** Instructions for the task **
The answer must be one number: how many lines in the records below contain the string "informácie".

[Stored data]
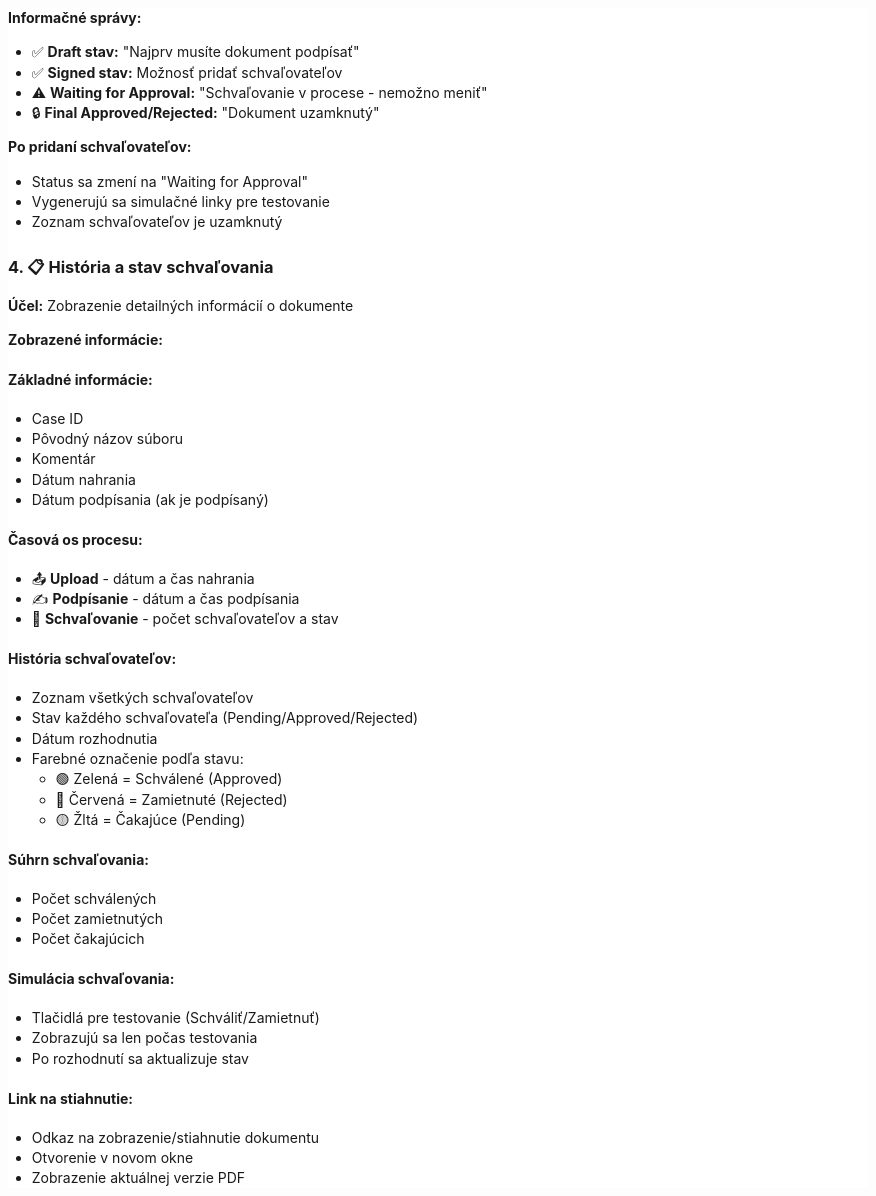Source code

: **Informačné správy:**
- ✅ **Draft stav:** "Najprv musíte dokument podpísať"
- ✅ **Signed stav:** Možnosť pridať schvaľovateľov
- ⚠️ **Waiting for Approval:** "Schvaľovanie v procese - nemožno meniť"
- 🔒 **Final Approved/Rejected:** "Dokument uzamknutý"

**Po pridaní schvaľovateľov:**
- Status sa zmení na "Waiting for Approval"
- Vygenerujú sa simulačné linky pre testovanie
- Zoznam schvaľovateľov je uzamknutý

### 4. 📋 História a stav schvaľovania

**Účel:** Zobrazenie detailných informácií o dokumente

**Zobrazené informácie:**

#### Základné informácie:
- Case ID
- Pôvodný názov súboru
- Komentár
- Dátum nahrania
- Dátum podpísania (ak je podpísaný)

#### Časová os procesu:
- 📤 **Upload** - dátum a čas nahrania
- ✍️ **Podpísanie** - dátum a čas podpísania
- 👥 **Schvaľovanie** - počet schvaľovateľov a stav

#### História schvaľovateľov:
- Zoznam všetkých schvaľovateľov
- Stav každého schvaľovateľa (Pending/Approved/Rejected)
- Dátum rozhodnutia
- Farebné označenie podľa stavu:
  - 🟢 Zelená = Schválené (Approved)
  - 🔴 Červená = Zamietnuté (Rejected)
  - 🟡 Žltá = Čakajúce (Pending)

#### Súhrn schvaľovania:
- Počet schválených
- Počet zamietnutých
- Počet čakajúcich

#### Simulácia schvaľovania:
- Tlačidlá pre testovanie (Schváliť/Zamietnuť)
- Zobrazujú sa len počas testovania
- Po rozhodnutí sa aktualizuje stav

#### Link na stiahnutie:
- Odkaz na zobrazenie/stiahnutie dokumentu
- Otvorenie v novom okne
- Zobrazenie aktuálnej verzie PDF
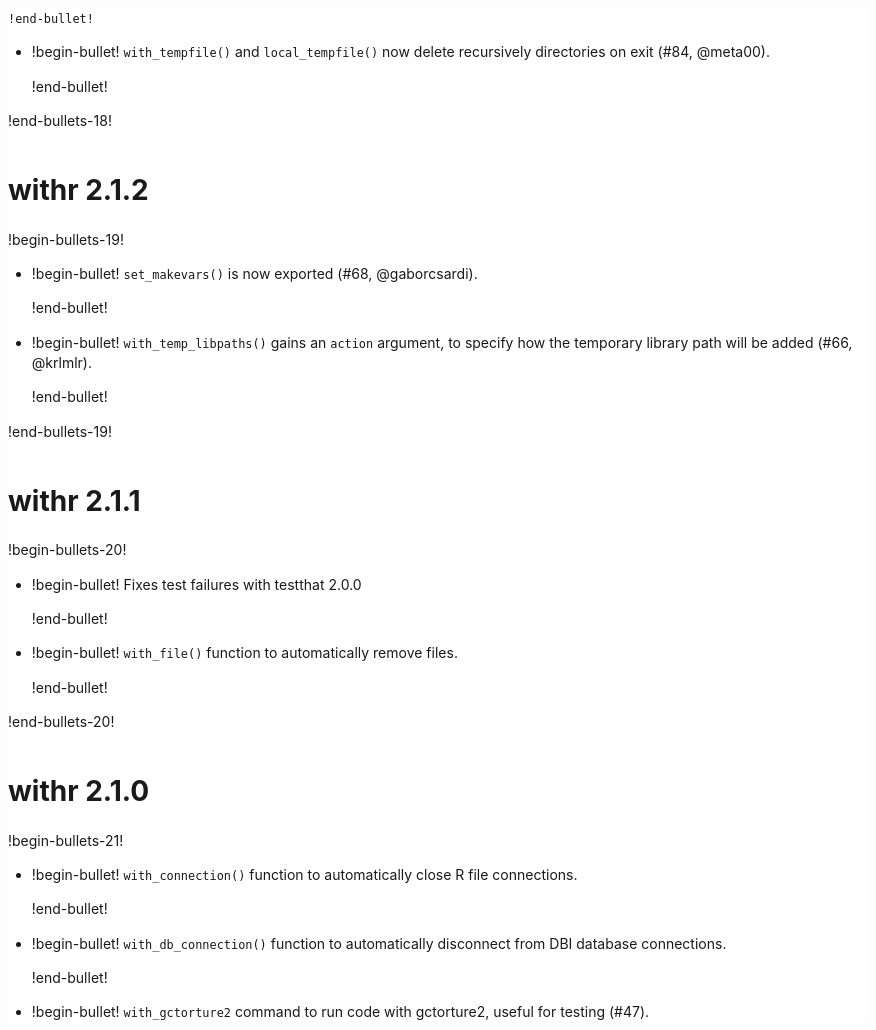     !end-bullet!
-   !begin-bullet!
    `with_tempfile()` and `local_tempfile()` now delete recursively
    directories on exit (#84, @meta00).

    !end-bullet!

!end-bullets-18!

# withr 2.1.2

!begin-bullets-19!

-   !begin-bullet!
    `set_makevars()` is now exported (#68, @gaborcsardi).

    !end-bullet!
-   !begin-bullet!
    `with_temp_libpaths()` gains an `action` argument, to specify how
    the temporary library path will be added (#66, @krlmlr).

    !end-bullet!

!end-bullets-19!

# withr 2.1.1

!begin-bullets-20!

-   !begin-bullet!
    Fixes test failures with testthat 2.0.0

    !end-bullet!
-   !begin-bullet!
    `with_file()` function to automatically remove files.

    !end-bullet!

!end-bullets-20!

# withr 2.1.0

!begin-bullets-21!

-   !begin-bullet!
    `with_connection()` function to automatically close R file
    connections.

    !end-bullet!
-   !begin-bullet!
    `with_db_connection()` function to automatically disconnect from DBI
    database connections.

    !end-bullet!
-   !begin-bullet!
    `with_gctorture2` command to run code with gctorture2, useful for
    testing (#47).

** Answer below **
2